→ **SOURCE TEXT**:
________

In the clustering setting we are given data $\{x_1, \ldots, x_N\}$ where $x_i \in \mathbb{R}^d$ without labels. We'd like to partition them into $K$ groups so that points in the same group are “similar” by some measure and points in different groups are “different”. If we measure similarity based on distance, then points within the same group will be close in $\mathbb{R}^d$ and points in different groups should be far apart.

K-means

K-means is a non-probabilistic clustering model which shares many characteristics with probability-based ones. The K-means algorithm starts with an implicit assumption of there being $K$ clusters in the input data, each of which is characterized by its centroid, denoted $\mu_1, \ldots, \mu_K$ where $\mu_i \in \mathbb{R}^d$. Each datapoint is then assigned to the cluster whose centroid it is closest to. The K-means algorithm learns the location of the centroids, and therefore performs the clustering.

Let $c_n \in \mathbb{R}^{N \times K}$ be the cluster assignment vector so that $$ c_{nj} = \begin{cases} 1,& x_n \in \mathrm{cluster \;} j\\ 0,& \mathrm{otherwise}\\ \end{cases} $$ We can formulate the “cost” of some clustering by computing the sum of the distances between each point and the cluster it is assigned to by $$ J = \sum_{n = 1}^N \sum_{j = 1}^K c_{nj} \|x_n - \mu_j\|^2 $$

Algorithm

Minimizing this objective leads naturally to an algorithm which iteratively alternates between updating $c_n$ for $n = 1, \ldots, N$ and then $\mu_j$ for $j = 1, \ldots, k$. More specifically, at each iteration, we hold $\mu_1, \ldots, \mu_K$ fixed and for each $n \in \{1, \ldots, N\}$ set $c_{nj} = 1$ when $j = \mathrm{arg}\min_i \|x_n - \mu_i\|^2$ and $0$ otherwise. Then, for each $j \in \{1, \ldots, K\}$ we hold $c_{nj}$ fixed and minimize $\sum_n c_{nj}\|x_n - \mu_j\|^2$ which we can differentiate and set equal to zero to obtain $$ \mu_j = \frac{\sum_n c_{nj}x_n}{\sum_n c_{nj}} $$ which is just the mean of the data points in cluster $j$.

________

→ **DATA PROVIDED**:
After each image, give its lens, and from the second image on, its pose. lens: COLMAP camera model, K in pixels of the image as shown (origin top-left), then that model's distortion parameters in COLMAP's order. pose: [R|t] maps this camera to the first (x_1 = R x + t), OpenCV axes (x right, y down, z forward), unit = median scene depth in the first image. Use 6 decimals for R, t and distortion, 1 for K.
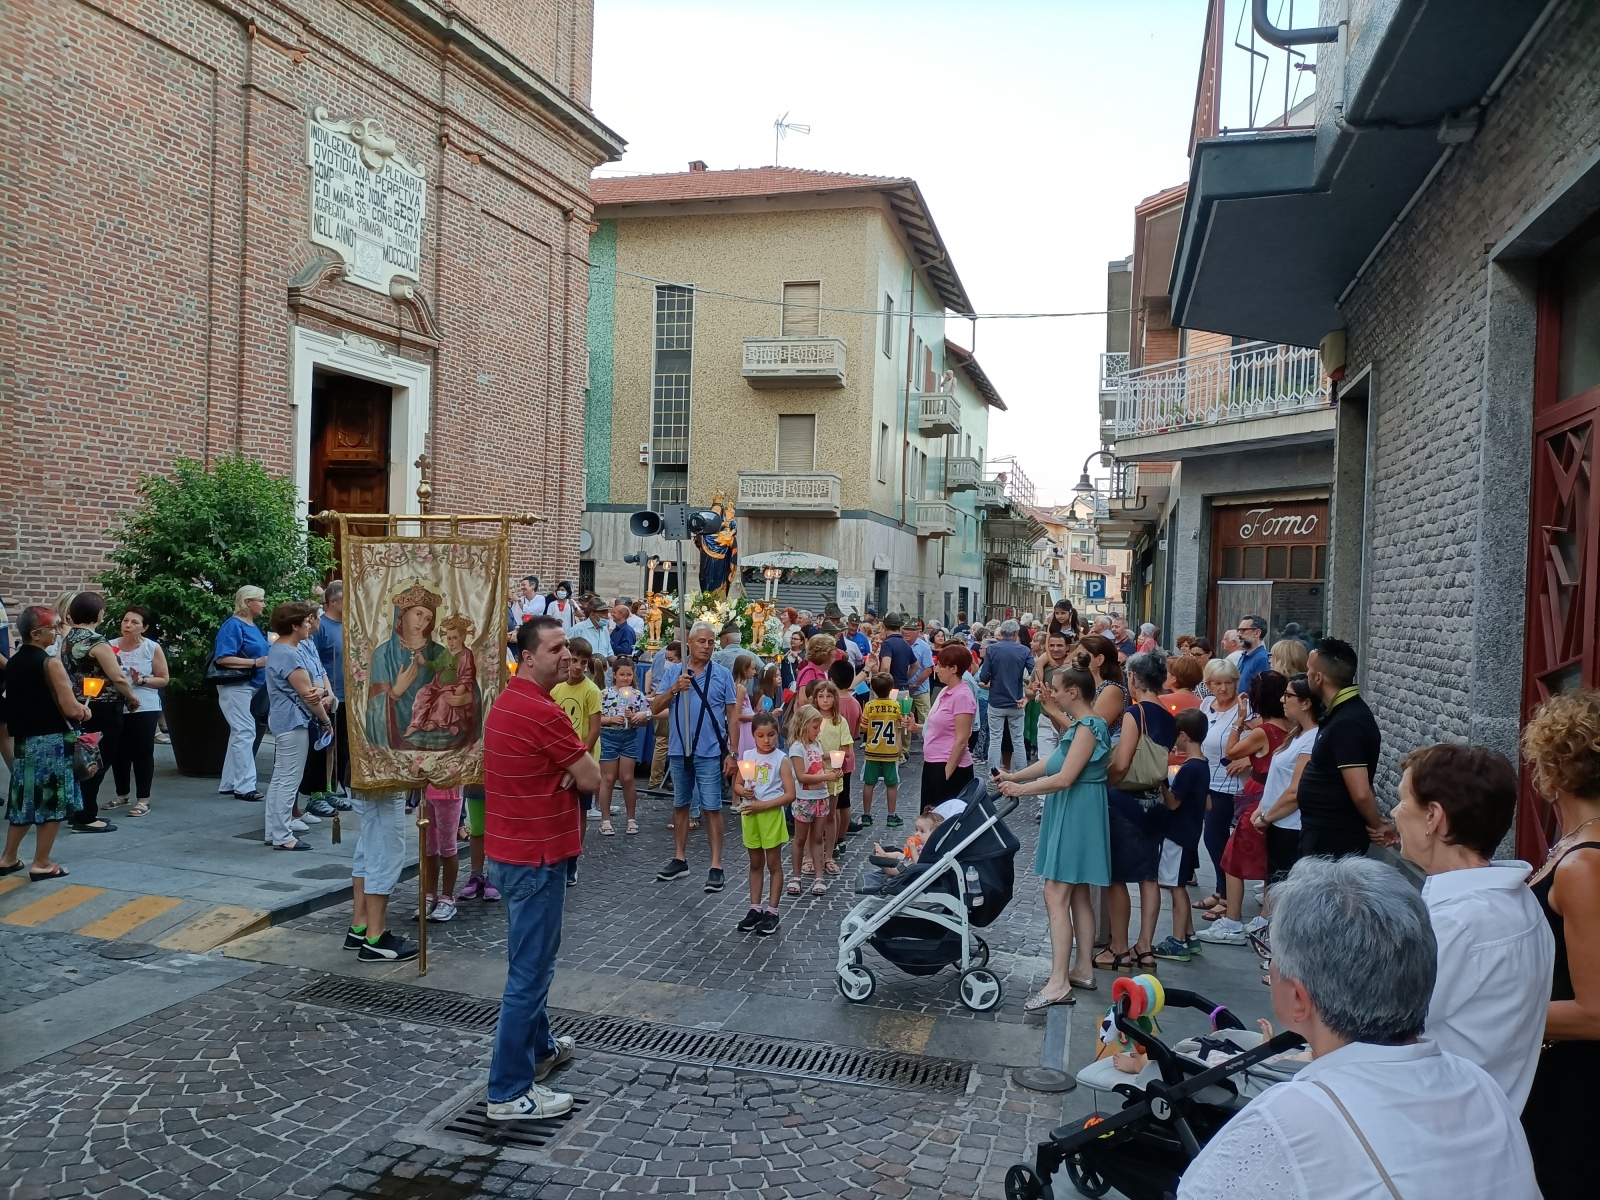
lens RADIAL K [[1134.4, 0, 799.2], [0, 1134.4, 618.6], [0, 0, 1]] dist [0.077479, -0.125230]
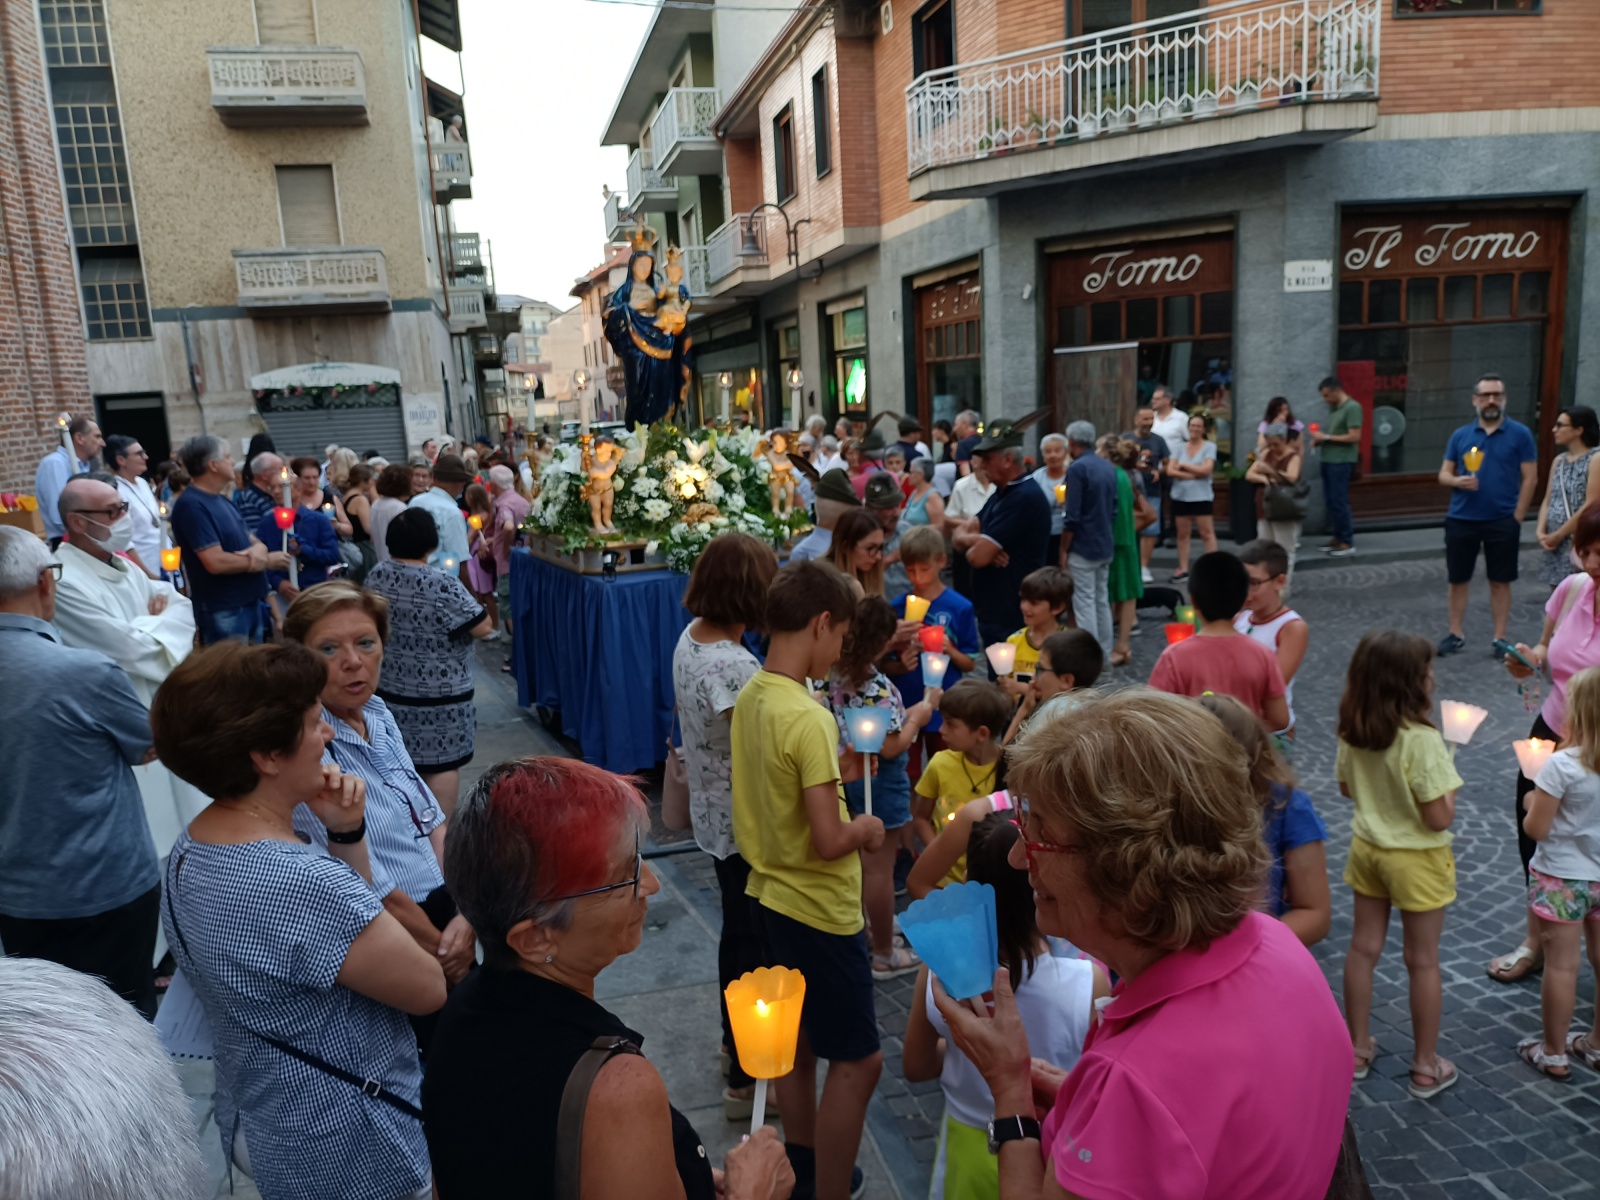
lens RADIAL K [[1155.1, 0, 761.4], [0, 1155.1, 612.1], [0, 0, 1]] dist [0.020167, -0.031527]
pose [[0.878436, -0.173808, 0.445129, -0.119410], [0.099338, 0.977577, 0.185674, -0.013101], [-0.467420, -0.118885, 0.876005, 0.199597]]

________

→ **HOW TO COMPLETE THIS TASK**:
Please write out the part of the K-means text starting with "In the clustering" and going on through "be far apart.".

→ **SOLUTION**:
In the clustering setting we are given data $\{x_1, \ldots, x_N\}$ where $x_i \in \mathbb{R}^d$ without labels. We'd like to partition them into $K$ groups so that points in the same group are “similar” by some measure and points in different groups are “different”. If we measure similarity based on distance, then points within the same group will be close in $\mathbb{R}^d$ and points in different groups should be far apart.